4193

Optimizing pediatric leptomeningeal metastasis detection: technical considerations
Julie H Harreld1, Muhammad Ayaz1, Claudia M Hillenbrand1, Ralf Loeffler1, Scott N Hwang1, Junyu Guo1, and Zoltan Patay1

1Diagnostic Imaging, St. Jude Children's Research Hospital, Memphis, TN, United States

Synopsis

MRI has assumed a central role in the detection of leptomeningeal metastasis for risk stratification of pediatric CNS tumors, but not all sequences are created equal for detection of tumor in CSF. In this presentation, we describe the strengths, weaknesses and tradeoffs of sequences commonly used for this purpose, and suggest guidelines for a targeted imaging protocol with increased sensitivity for leptomeningeal tumor, in less scan time.

Purpose:

Detection of leptomeningeal metastasis (LM) is critical to staging and prognosis of childhood CNS cancers like medulloblastoma and ependymoma. 1 Though CSF examination is the historical gold standard for diagnosis, technological advances have earned MRI a central role in metastasis detection; recent work finds MRI more predictive of survival than CSF analysis. 2-4 However, not all sequences are created equal for detection of tumor in the CSF, and pediatric MR imaging presents additional unique challenges such as patient motion, acoustic noise and scan time reduction. In this exhibit, we discuss the strengths and weakness of common sequences for LM detection; technical alternatives for reduction of motion, acoustic noise and scan time; and present a suggested targeted imaging protocol based on current best imaging practice.

Outline of Content:

With visual examples, we will discuss:

1. Signal characteristics of LM and role of complementary sequences for detection

2. Optimizing scan planes and slice thickness for tumor/metastasis location and patient size

3. Strengths and weaknesses of T1 FLAIR, SE, FSE/TSE, gradient echo and ultrafast spoiled gradient echo (VIBE/FAME/LAVA/THRIVE) sequences in terms of time, resolution, SNR and CSF artifact

4. Utility and optimization of post-contrast FLAIR, DWI, TrueFISP/bSSFP and subtraction images for metastasis detection

5. Reducing imaging time: targeted sequences, k-space undersampling (HASTE, partial Fourier imaging), parallel imaging

6. Reducing acoustic noise: lowering bandwidth, longer echo spacing, modified gradient wave forms, alternate encoding (PETRA, SWIFT, zero-TE)

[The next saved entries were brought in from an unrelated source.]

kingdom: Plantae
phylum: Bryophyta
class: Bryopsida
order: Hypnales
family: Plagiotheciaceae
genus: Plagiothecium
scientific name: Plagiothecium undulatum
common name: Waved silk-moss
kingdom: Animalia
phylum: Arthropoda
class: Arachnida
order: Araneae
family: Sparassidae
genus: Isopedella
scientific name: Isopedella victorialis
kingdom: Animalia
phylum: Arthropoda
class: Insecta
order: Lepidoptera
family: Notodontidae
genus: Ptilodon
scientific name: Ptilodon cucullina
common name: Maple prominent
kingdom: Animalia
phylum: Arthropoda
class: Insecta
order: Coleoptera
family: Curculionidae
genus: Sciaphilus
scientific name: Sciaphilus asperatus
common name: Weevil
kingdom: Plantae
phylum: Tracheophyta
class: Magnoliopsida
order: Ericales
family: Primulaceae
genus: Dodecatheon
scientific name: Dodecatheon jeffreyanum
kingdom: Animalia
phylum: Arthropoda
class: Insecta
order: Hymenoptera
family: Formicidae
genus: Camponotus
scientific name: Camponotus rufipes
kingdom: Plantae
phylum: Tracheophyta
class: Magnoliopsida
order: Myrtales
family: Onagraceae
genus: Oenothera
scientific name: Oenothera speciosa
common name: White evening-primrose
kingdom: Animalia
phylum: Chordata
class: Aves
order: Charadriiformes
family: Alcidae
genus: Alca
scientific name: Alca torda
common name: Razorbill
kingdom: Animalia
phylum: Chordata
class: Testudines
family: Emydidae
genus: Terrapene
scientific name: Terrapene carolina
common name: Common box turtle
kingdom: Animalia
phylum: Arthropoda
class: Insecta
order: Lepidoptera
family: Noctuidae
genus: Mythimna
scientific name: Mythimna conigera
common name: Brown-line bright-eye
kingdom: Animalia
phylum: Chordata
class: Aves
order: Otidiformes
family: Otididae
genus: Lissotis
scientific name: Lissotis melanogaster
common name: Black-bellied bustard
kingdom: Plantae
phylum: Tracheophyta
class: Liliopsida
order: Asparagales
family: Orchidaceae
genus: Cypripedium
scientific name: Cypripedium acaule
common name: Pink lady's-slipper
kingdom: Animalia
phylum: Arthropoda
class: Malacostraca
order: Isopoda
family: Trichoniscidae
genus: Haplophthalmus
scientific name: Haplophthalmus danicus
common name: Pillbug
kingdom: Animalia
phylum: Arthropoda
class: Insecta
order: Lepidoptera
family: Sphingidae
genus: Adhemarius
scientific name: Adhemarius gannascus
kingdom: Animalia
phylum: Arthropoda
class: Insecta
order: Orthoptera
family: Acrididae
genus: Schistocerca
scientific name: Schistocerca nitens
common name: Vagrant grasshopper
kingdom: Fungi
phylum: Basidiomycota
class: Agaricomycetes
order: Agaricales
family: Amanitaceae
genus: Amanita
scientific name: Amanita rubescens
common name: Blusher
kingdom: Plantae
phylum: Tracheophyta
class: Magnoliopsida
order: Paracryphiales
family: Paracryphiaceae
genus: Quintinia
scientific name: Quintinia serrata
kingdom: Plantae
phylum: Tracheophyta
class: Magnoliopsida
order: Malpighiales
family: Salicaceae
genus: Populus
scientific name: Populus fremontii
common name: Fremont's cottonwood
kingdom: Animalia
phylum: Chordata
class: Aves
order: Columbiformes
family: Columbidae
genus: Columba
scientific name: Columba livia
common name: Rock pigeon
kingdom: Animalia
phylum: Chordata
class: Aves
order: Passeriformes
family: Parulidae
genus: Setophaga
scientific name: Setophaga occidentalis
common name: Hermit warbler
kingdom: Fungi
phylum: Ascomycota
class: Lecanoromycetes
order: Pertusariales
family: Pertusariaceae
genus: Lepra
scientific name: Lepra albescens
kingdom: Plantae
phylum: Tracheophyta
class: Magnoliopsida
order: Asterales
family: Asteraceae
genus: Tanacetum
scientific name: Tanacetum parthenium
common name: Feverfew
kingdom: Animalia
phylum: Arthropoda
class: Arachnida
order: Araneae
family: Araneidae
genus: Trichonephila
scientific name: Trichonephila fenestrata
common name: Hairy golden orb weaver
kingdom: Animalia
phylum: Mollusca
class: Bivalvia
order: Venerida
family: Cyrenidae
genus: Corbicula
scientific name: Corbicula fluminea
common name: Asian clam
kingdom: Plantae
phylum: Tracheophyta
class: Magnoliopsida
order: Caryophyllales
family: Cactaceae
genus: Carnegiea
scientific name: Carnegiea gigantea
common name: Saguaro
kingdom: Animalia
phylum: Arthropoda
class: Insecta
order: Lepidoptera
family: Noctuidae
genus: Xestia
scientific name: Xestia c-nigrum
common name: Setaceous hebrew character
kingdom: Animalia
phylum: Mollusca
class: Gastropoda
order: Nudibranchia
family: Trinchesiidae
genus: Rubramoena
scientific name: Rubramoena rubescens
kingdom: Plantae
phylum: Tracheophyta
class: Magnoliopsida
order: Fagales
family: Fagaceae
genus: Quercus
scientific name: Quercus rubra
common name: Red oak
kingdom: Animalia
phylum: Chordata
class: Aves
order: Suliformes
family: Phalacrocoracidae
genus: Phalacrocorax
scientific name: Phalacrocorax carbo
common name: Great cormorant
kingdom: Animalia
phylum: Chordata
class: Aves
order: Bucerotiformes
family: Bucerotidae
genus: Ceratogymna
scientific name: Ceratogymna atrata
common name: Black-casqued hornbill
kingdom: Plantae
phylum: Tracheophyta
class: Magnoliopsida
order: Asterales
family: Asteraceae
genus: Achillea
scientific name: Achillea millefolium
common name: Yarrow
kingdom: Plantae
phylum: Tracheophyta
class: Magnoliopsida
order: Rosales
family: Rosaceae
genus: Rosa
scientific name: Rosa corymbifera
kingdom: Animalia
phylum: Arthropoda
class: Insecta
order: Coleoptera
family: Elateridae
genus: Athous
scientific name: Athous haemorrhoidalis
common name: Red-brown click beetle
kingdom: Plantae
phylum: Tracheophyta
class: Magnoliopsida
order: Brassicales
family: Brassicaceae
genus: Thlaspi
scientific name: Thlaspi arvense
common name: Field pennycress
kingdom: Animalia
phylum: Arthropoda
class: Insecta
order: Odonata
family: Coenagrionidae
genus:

7. Reducing motion artifact: 2D vs. 3D, non-Cartesian acquisition schemes, motion correction

Summary:

MRI has assumed a central role in the detection of leptomeningeal metastasis for risk stratification of pediatric CNS tumors. Analysis of the strengths, weaknesses and tradeoffs of commonly used sequences guides design of a targeted imaging protocol with increased sensitivity for leptomeningeal tumor, in less scan time.

Acknowledgements

We wish to thank St. Jude Neuroradiologists Noah Sabin MD/JD and Kathleen Helton MD for their unwavering support and willingness to review and critique countless images in pursuit of imaging excellence.

References

1. Engelhard HH, Corsten LA. Cancer Treat Res 2005;125:71-85

2. Maroldi R, Ambrosi C, Farina D. Eur Radiol 2005;15:617-626

3. Pang J, Banerjee A, Tihan T. Journal of neuro-oncology 2008;87:97-102

4. Terterov S, Krieger MD, Bowen I, et al. J Neurosurg Pediatr 2010;6:131-136

Figures

Spine imaging at 3 Tesla. (a) Sagittal post-contrast T1-weighted FLAIR (3mm/0gap) shows metastases (arrows) to better advantage than (b) sagittal post-contrast T1-weighted TSE, due to suppression of CSF, which appears bright on TSE at 3 Tesla. (c) Axial post-contrast T1-weighted VIBE images reconstructed at 3mm/0 gap show leptomeningeal metastasis to excellent advantage, without CSF pulsation artifact which obscures the same metastasis on axial (d) T1 TSE with contrast.